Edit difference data
──────

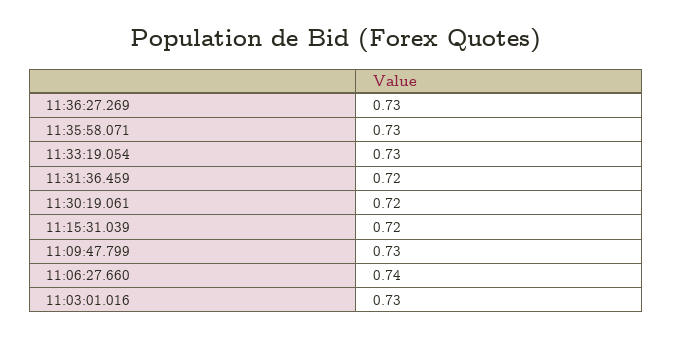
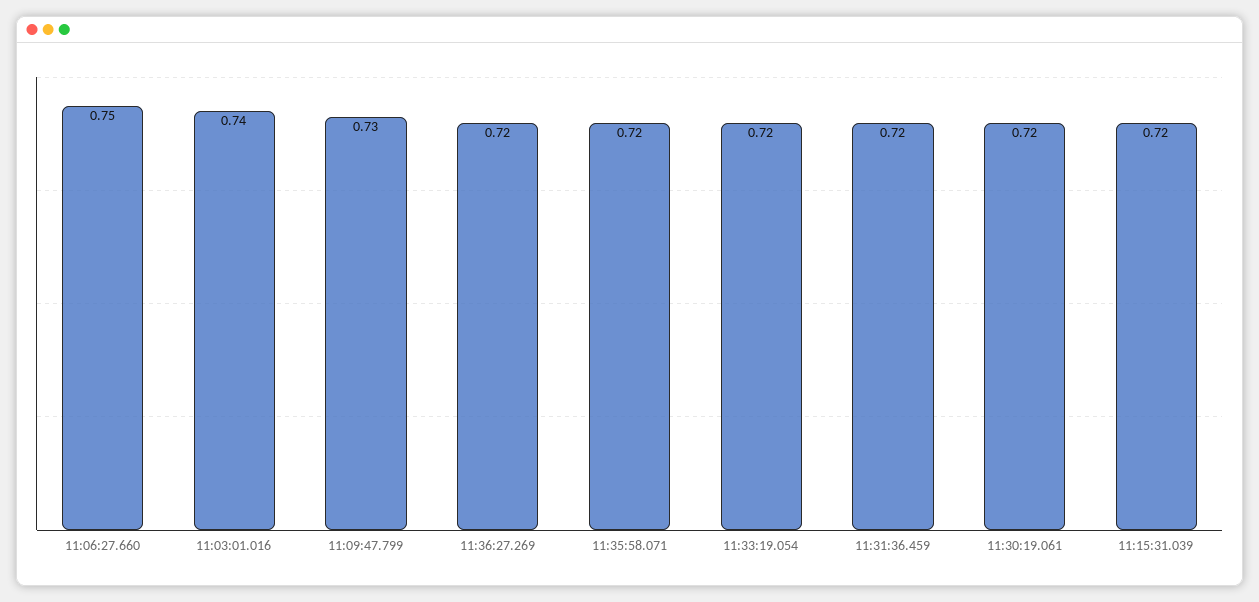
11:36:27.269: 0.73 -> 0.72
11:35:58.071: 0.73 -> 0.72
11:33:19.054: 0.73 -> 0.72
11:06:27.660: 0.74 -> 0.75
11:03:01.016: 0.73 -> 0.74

──────

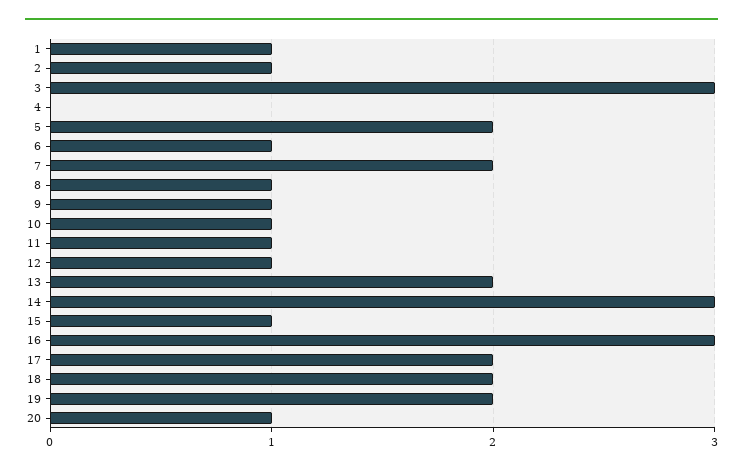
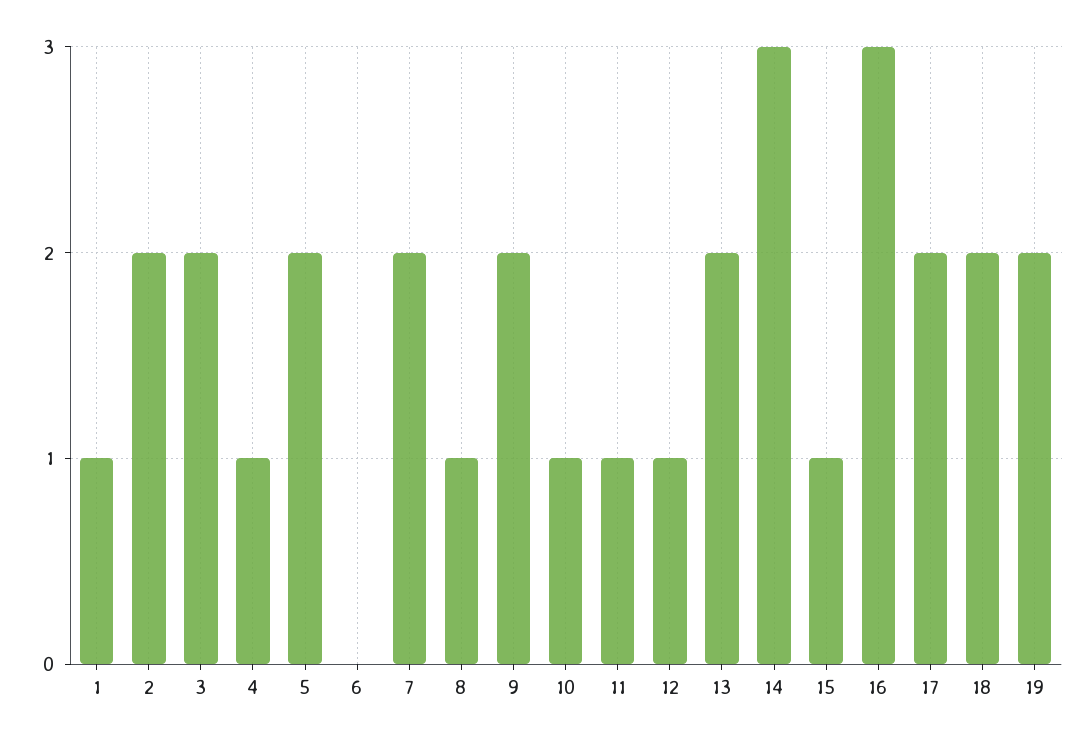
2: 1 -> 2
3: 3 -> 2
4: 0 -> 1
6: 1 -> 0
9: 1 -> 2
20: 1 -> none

──────

## Action item:
In the entries above, restate word for word the lines between the one holding "11:33:19.054: 0.73 -> 0.72" and the one holding "11:03:01.016: 0.73 -> 0.74", inclusive, and nothing besides.

## Written response:
11:33:19.054: 0.73 -> 0.72
11:06:27.660: 0.74 -> 0.75
11:03:01.016: 0.73 -> 0.74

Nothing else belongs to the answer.